Kutipan Teks
>>>

Eko menyampaikan plastik jenis PC yang mengandung Bisfenol A (BPA) itu digunakan untuk galon air minum salah satunya karena sifat tahan panasnya itu. Selain itu, plastik PC juga keras, kaku, transparan, dan mudah dibentuk. Dia mengatakan kandungan BPA yang terkandung dalam galon air minum dalam kemasan guna ulang ini juga sudah dijamin tidak membahayakan kesehatan karena sudah memiliki izin edar dari BPOM.
Selain itu, kata Eko, kecil kemungkinan ada migrasi atau perpindahan BPA dari kemasan galon ke dalam airnya mengingat BPA itu tidak larut dalam air. “BPA ini hanya larut dalam pelarut organik seperti alkohol, eter, ester, keton, dan sebagainya,” ujarnya.
Hal senada disampaikan Ivan yang juga spesialis supplay chain di perusahaan FMCG multinasional. Dalam blognya dia menulis polikarbonat adalah suatu kelompok polimer termoplastik yang mudah dibentuk dengan menggunakan panas. Plastik ini memiliki banyak keunggulan, yaitu ketahanan termal dibandingkan dengan plastik jenis lain, tahan terhadap benturan, dan sangat bening. “Plastik polikarbonat lebih kuat dan dapat digunakan pada suhu tinggi,” ujarnya.
Mengenai BPA yang menjadi monomer pembuat plastik PC, Ivan mengatakan berbagai penelitian telah dilakukan untuk mengamati potensi migrasi BPA dari produk-produk polikarbonat ke dalam makanan dan minuman. “Studi-studi ini telah secara konsisten menunjukkan bahwa potensi migrasi BPA ke dalam makanan dan minuman sangat kecil, rata-rata lebih rendah dari 5 ppb dalam kondisi ruang,” tuturnya.

<<<

Tugas Anda
1: Sebutkan semua pelarut organik yang disebut Eko dalam teks tentang galon polikarbonat sebagai pelarut BPA.
2: Jawab pertanyaan berikut berdasarkan teks tentang galon polikarbonat.
(a) Galon air minum guna ulang sudah punya izin edar dari lembaga apa?
(b) Menurut Eko, BPA tidak larut dalam apa?
(c) Dalam kondisi ruang, berapa rata-rata potensi migrasi BPA ke makanan dan minuman menurut studi yang dikutip Ivan?

Data Hasil Ekstraksi

>>>

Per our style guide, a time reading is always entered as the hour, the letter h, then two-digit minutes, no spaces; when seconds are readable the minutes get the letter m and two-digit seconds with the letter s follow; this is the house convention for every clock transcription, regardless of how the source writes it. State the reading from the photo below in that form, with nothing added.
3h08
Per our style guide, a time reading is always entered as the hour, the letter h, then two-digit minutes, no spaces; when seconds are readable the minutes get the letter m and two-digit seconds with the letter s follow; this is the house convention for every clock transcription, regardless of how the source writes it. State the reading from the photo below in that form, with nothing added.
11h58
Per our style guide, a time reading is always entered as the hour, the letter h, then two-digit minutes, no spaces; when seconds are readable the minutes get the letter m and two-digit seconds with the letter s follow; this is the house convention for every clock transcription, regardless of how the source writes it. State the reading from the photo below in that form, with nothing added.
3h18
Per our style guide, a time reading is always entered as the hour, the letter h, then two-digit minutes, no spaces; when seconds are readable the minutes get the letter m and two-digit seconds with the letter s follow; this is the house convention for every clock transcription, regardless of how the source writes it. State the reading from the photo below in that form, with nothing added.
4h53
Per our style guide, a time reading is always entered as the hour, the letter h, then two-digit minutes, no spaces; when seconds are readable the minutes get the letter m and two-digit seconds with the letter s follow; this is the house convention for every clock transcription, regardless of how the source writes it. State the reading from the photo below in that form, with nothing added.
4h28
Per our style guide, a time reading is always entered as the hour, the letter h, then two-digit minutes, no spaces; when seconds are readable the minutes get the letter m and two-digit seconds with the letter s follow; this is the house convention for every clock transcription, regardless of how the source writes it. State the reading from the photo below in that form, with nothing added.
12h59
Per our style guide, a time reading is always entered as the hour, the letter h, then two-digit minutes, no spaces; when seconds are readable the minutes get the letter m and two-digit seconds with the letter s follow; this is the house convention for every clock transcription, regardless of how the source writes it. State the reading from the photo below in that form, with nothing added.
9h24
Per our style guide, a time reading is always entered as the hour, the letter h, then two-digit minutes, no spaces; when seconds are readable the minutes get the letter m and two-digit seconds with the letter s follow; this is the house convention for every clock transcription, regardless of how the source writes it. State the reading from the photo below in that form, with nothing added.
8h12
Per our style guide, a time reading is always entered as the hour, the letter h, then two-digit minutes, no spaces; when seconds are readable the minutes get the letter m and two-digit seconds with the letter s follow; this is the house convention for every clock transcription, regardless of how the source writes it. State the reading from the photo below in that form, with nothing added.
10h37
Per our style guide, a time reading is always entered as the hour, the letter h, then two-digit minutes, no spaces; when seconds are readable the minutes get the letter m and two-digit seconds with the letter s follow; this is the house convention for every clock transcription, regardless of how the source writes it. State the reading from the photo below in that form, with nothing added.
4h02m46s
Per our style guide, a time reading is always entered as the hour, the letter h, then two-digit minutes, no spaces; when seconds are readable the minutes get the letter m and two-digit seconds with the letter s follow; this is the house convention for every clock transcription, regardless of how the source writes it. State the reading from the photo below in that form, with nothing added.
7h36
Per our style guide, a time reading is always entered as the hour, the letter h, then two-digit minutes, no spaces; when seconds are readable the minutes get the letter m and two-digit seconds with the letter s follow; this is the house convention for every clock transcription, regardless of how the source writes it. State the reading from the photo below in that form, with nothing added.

<<<

Daftar Jawaban
1: alkohol, eter, ester, keton

2:
(a) BPOM
(b) Air
(c) Lebih rendah dari 5 ppb